● What the task requires:
Repeat exactly, and only, the lines of the entries below from the one with "#ded7d2; stroke: #201c18; stroke-width: 2" through the one with "M586 193 648", both ends included.

......

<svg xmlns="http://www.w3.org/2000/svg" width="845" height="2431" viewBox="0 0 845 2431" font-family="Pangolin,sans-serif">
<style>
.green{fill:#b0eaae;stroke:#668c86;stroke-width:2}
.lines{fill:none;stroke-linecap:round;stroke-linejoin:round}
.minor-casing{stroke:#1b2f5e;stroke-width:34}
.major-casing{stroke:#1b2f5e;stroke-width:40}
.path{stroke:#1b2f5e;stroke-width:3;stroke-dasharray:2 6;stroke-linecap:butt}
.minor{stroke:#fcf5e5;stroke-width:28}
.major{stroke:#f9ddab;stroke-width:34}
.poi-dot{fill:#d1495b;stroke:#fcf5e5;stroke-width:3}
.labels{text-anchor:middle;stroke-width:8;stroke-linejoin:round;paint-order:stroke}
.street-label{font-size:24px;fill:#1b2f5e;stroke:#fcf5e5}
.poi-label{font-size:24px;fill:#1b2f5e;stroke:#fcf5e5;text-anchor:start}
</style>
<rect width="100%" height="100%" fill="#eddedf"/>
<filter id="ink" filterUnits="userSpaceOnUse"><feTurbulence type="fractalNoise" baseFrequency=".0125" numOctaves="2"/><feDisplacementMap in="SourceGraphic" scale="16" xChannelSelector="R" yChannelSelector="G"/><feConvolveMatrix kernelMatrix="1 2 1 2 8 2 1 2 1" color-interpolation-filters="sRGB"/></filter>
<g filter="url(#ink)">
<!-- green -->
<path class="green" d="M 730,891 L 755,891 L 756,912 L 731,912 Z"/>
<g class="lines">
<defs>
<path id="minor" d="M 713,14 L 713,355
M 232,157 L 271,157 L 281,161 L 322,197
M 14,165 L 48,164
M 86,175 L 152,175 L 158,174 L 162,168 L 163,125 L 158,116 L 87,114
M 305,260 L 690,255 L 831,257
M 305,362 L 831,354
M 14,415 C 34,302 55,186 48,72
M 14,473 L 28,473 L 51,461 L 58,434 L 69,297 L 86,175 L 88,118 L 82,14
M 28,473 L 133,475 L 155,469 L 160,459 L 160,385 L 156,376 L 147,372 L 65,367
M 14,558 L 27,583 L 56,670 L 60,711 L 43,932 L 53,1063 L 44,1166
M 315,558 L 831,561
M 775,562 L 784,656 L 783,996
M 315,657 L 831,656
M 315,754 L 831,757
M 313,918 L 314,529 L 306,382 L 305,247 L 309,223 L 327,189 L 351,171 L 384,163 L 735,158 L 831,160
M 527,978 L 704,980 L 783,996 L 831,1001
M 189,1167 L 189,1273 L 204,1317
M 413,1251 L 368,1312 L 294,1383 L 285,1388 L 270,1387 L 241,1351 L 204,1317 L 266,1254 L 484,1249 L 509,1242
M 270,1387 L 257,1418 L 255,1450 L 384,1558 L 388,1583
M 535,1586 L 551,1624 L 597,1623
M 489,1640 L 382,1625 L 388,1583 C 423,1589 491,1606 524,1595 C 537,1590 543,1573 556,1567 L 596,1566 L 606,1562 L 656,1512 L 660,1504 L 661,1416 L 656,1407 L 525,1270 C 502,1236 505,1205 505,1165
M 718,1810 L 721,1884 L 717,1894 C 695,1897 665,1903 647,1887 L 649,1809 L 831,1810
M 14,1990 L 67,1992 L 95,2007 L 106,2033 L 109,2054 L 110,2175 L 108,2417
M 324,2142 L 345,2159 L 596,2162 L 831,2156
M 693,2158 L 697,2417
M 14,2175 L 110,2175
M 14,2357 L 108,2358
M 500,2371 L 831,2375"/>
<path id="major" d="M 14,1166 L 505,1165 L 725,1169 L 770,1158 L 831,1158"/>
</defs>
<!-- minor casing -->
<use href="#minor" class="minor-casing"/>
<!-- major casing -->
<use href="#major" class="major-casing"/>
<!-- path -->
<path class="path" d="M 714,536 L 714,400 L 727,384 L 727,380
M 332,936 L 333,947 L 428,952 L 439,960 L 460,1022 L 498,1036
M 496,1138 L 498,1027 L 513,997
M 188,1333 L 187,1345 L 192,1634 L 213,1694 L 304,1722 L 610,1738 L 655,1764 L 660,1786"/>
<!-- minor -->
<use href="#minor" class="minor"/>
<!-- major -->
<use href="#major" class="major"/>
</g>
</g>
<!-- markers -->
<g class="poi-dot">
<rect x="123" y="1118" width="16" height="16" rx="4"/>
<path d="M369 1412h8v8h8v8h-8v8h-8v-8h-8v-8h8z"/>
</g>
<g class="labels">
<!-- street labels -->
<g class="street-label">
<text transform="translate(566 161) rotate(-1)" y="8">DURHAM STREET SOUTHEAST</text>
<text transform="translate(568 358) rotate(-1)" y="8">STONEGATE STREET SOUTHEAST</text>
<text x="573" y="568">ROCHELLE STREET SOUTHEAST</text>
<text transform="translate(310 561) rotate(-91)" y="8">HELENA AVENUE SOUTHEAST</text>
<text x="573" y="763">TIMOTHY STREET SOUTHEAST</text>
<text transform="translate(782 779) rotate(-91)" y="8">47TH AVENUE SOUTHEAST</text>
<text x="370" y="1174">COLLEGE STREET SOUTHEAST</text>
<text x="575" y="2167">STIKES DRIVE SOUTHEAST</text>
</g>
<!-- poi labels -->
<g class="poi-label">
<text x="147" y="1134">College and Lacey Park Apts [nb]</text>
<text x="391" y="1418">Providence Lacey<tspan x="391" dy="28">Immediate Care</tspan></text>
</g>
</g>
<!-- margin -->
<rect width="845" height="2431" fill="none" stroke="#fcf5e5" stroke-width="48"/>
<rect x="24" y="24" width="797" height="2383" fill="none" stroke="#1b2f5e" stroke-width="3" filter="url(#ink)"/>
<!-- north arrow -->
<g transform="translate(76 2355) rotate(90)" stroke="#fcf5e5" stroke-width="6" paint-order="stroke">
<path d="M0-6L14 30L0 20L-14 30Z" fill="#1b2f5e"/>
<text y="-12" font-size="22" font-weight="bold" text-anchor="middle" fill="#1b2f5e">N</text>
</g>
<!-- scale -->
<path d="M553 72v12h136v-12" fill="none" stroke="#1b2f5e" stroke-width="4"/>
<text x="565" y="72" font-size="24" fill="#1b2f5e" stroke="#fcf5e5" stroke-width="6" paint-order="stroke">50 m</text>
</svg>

......

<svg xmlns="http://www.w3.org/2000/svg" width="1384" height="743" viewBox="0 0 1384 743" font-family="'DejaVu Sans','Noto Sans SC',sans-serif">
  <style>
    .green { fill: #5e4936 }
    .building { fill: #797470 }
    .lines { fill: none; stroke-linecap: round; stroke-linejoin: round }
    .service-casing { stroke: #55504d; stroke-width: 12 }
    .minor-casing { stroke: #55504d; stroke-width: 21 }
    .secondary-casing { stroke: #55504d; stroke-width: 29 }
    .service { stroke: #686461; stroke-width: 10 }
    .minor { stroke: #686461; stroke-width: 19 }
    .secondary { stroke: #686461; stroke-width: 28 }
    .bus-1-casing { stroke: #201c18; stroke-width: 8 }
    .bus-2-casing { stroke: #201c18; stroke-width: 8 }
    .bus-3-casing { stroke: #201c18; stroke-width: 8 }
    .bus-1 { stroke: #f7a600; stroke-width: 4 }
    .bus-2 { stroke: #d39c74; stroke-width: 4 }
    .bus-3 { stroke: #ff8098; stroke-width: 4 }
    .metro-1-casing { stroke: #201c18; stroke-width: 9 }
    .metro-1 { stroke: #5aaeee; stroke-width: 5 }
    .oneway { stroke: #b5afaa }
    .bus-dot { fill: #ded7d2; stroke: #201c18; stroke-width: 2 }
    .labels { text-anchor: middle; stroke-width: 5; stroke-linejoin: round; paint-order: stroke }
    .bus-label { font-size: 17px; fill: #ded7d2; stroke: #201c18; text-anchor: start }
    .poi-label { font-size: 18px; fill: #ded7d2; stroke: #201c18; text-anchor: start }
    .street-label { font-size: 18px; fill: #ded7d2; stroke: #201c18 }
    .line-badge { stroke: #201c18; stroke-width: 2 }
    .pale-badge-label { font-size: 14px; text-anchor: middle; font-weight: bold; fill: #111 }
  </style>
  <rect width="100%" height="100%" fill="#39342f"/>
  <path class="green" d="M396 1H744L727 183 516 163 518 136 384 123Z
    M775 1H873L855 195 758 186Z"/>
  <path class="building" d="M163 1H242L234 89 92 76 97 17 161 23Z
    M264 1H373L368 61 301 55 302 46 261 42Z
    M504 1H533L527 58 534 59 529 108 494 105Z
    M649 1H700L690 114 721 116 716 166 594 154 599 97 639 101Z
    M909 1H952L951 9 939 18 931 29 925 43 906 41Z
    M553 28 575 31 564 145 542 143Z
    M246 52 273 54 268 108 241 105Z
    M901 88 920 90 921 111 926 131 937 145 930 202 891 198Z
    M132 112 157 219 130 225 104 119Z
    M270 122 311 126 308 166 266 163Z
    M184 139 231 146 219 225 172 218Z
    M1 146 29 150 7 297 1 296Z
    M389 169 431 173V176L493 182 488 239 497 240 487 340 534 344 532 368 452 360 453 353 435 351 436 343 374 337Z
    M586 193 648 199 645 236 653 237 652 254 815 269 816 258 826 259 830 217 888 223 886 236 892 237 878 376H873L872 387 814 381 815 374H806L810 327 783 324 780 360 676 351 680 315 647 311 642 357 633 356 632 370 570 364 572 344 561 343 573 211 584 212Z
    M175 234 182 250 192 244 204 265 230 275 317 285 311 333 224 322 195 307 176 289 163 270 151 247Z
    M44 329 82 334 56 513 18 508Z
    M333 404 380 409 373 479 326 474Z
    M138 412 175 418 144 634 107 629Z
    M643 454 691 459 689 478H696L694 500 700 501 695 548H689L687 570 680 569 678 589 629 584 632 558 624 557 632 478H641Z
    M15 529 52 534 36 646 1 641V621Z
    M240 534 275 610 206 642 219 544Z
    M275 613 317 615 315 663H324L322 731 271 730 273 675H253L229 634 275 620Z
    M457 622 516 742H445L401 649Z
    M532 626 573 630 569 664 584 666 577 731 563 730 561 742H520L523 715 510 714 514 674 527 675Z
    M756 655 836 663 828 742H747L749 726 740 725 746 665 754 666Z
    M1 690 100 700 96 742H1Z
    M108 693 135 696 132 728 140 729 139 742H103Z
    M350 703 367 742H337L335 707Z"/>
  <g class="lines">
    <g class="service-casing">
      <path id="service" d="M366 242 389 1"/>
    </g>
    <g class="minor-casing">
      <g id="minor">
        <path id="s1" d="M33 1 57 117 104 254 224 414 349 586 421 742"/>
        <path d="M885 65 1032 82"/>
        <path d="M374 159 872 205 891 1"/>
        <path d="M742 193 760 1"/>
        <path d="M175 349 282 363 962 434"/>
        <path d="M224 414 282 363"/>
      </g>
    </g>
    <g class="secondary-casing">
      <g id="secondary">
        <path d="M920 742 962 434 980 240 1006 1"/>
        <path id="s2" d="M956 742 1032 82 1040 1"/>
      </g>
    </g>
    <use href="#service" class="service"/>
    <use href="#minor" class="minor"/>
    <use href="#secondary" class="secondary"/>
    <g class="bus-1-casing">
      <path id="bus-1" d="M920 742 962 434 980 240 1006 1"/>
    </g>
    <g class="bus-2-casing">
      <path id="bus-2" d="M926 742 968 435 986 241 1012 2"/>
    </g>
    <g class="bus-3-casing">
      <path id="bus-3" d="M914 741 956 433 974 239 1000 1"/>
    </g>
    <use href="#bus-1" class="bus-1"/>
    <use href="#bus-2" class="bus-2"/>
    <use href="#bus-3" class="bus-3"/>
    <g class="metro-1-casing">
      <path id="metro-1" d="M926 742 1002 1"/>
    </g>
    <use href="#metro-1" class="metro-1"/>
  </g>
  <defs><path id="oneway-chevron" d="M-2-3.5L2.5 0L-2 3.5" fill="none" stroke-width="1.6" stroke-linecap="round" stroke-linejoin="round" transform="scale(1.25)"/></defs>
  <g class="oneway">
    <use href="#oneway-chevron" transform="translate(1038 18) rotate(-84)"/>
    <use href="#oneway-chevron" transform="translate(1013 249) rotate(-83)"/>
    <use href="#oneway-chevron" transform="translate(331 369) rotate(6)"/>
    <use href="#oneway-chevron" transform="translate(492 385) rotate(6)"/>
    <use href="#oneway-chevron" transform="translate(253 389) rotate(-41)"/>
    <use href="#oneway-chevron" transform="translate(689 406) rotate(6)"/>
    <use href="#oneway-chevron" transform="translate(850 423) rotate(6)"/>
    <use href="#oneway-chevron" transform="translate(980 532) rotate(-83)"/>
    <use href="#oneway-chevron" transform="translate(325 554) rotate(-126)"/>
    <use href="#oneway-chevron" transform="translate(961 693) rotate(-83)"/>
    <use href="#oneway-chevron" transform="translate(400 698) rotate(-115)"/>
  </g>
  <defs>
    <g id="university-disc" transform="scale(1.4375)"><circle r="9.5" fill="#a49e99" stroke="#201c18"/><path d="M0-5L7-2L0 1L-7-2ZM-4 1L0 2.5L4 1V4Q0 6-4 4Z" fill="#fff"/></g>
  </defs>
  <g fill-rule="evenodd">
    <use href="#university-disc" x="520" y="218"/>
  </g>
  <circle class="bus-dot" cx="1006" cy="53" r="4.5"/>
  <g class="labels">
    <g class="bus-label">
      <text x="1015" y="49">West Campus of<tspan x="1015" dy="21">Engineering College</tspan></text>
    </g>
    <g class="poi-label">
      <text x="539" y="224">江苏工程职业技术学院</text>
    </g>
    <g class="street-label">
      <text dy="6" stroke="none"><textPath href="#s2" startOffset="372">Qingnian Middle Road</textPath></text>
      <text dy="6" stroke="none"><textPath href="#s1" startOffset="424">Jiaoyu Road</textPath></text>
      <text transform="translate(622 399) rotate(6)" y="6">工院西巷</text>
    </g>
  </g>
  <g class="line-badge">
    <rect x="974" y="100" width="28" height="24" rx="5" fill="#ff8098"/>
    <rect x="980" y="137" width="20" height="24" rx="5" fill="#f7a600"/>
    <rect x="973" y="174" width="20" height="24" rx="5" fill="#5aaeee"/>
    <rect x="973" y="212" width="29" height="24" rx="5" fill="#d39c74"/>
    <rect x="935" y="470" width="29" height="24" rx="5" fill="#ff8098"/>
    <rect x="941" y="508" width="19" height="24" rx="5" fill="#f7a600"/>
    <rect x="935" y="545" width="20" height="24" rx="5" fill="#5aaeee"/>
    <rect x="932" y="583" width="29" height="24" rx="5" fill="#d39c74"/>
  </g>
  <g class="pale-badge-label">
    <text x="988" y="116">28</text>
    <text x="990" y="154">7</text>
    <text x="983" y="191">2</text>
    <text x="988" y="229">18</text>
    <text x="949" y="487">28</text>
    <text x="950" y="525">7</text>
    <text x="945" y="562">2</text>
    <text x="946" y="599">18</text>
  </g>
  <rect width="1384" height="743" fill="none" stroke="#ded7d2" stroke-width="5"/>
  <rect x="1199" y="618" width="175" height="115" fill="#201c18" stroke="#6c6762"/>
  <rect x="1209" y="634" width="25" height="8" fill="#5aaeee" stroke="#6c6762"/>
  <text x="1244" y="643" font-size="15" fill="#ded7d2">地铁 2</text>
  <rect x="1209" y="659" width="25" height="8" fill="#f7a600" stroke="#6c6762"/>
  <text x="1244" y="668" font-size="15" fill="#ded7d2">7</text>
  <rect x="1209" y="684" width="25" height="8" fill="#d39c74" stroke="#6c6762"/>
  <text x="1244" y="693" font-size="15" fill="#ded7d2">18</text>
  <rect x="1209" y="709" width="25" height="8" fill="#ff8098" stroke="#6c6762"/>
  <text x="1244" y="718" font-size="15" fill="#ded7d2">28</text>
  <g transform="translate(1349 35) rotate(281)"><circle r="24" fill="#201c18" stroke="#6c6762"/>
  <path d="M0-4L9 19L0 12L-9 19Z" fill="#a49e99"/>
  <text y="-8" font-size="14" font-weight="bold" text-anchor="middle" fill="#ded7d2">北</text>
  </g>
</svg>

......

● Answer space:
    .bus-dot { fill: #ded7d2; stroke: #201c18; stroke-width: 2 }
    .labels { text-anchor: middle; stroke-width: 5; stroke-linejoin: round; paint-order: stroke }
    .bus-label { font-size: 17px; fill: #ded7d2; stroke: #201c18; text-anchor: start }
    .poi-label { font-size: 18px; fill: #ded7d2; stroke: #201c18; text-anchor: start }
    .street-label { font-size: 18px; fill: #ded7d2; stroke: #201c18 }
    .line-badge { stroke: #201c18; stroke-width: 2 }
    .pale-badge-label { font-size: 14px; text-anchor: middle; font-weight: bold; fill: #111 }
  </style>
  <rect width="100%" height="100%" fill="#39342f"/>
  <path class="green" d="M396 1H744L727 183 516 163 518 136 384 123Z
    M775 1H873L855 195 758 186Z"/>
  <path class="building" d="M163 1H242L234 89 92 76 97 17 161 23Z
    M264 1H373L368 61 301 55 302 46 261 42Z
    M504 1H533L527 58 534 59 529 108 494 105Z
    M649 1H700L690 114 721 116 716 166 594 154 599 97 639 101Z
    M909 1H952L951 9 939 18 931 29 925 43 906 41Z
    M553 28 575 31 564 145 542 143Z
    M246 52 273 54 268 108 241 105Z
    M901 88 920 90 921 111 926 131 937 145 930 202 891 198Z
    M132 112 157 219 130 225 104 119Z
    M270 122 311 126 308 166 266 163Z
    M184 139 231 146 219 225 172 218Z
    M1 146 29 150 7 297 1 296Z
    M389 169 431 173V176L493 182 488 239 497 240 487 340 534 344 532 368 452 360 453 353 435 351 436 343 374 337Z
    M586 193 648 199 645 236 653 237 652 254 815 269 816 258 826 259 830 217 888 223 886 236 892 237 878 376H873L872 387 814 381 815 374H806L810 327 783 324 780 360 676 351 680 315 647 311 642 357 633 356 632 370 570 364 572 344 561 343 573 211 584 212Z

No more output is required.